--- Job ---
The answer must be every line of the records below that contains the word "injecting".

Dataset excerpts
================================
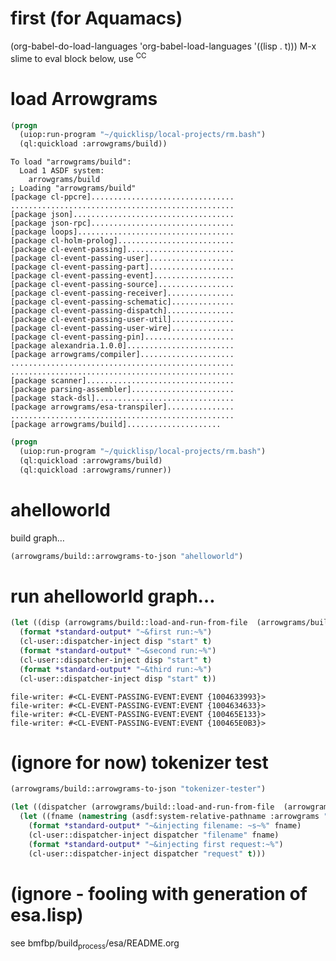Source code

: * first (for Aquamacs)
(org-babel-do-load-languages 'org-babel-load-languages '((lisp . t)))
M-x slime
to eval block below, use ^C^C
* load Arrowgrams
#+name: builder (added 2020 12 16)
#+begin_src lisp :results output
  (progn
    (uiop:run-program "~/quicklisp/local-projects/rm.bash")
    (ql:quickload :arrowgrams/build))
#+end_src

#+RESULTS: builder
#+begin_example
To load "arrowgrams/build":
  Load 1 ASDF system:
    arrowgrams/build
; Loading "arrowgrams/build"
[package cl-ppcre]................................
..................................................
[package json]....................................
[package json-rpc]................................
[package loops]...................................
[package cl-holm-prolog]..........................
[package cl-event-passing]........................
[package cl-event-passing-user]...................
[package cl-event-passing-part]...................
[package cl-event-passing-event]..................
[package cl-event-passing-source].................
[package cl-event-passing-receiver]...............
[package cl-event-passing-schematic]..............
[package cl-event-passing-dispatch]...............
[package cl-event-passing-user-util]..............
[package cl-event-passing-user-wire]..............
[package cl-event-passing-pin]....................
[package alexandria.1.0.0]........................
[package arrowgrams/compiler].....................
..................................................
..................................................
[package scanner].................................
[package parsing-assembler].......................
[package stack-dsl]...............................
[package arrowgrams/esa-transpiler]...............
..................................................
[package arrowgrams/build].....................
#+end_example

#+name: runner
#+begin_src lisp :results output
  (progn
    (uiop:run-program "~/quicklisp/local-projects/rm.bash")
    (ql:quickload :arrowgrams/build)
    (ql:quickload :arrowgrams/runner))
#+end_src

* ahelloworld
build graph...
#+name: runner
#+begin_src lisp :results output
  (arrowgrams/build::arrowgrams-to-json "ahelloworld")
#+end_src

* run ahelloworld graph...
#+name: runner
#+begin_src lisp :results output
  (let ((disp (arrowgrams/build::load-and-run-from-file  (arrowgrams/build::json-graph-path "ahelloworld"))))
    (format *standard-output* "~&first run:~%")
    (cl-user::dispatcher-inject disp "start" t)
    (format *standard-output* "~&second run:~%")
    (cl-user::dispatcher-inject disp "start" t)
    (format *standard-output* "~&third run:~%")
    (cl-user::dispatcher-inject disp "start" t))
#+end_src

#+RESULTS: runner
: file-writer: #<CL-EVENT-PASSING-EVENT:EVENT {1004633993}>
: file-writer: #<CL-EVENT-PASSING-EVENT:EVENT {1004634633}>
: file-writer: #<CL-EVENT-PASSING-EVENT:EVENT {100465E133}>
: file-writer: #<CL-EVENT-PASSING-EVENT:EVENT {100465E0B3}>



* (ignore for now) tokenizer test
#+name: runner
#+begin_src lisp :results output
  (arrowgrams/build::arrowgrams-to-json "tokenizer-tester")
#+end_src

#+name: runner
#+begin_src lisp :results output
  (let ((dispatcher (arrowgrams/build::load-and-run-from-file  (arrowgrams/build::json-graph-path "tokenizer-tester"))))
    (let ((fname (namestring (asdf:system-relative-pathname :arrowgrams "test.txt"))))
      (format *standard-output* "~&injecting filename: ~s~%" fname)
      (cl-user::dispatcher-inject dispatcher "filename" fname)
      (format *standard-output* "~&injecting first request:~%")
      (cl-user::dispatcher-inject dispatcher "request" t)))
#+end_src

* (ignore - fooling with generation of esa.lisp)
  see bmfbp/build_process/esa/README.org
================================
--- Response to the task ---
      (format *standard-output* "~&injecting filename: ~s~%" fname)
      (format *standard-output* "~&injecting first request:~%")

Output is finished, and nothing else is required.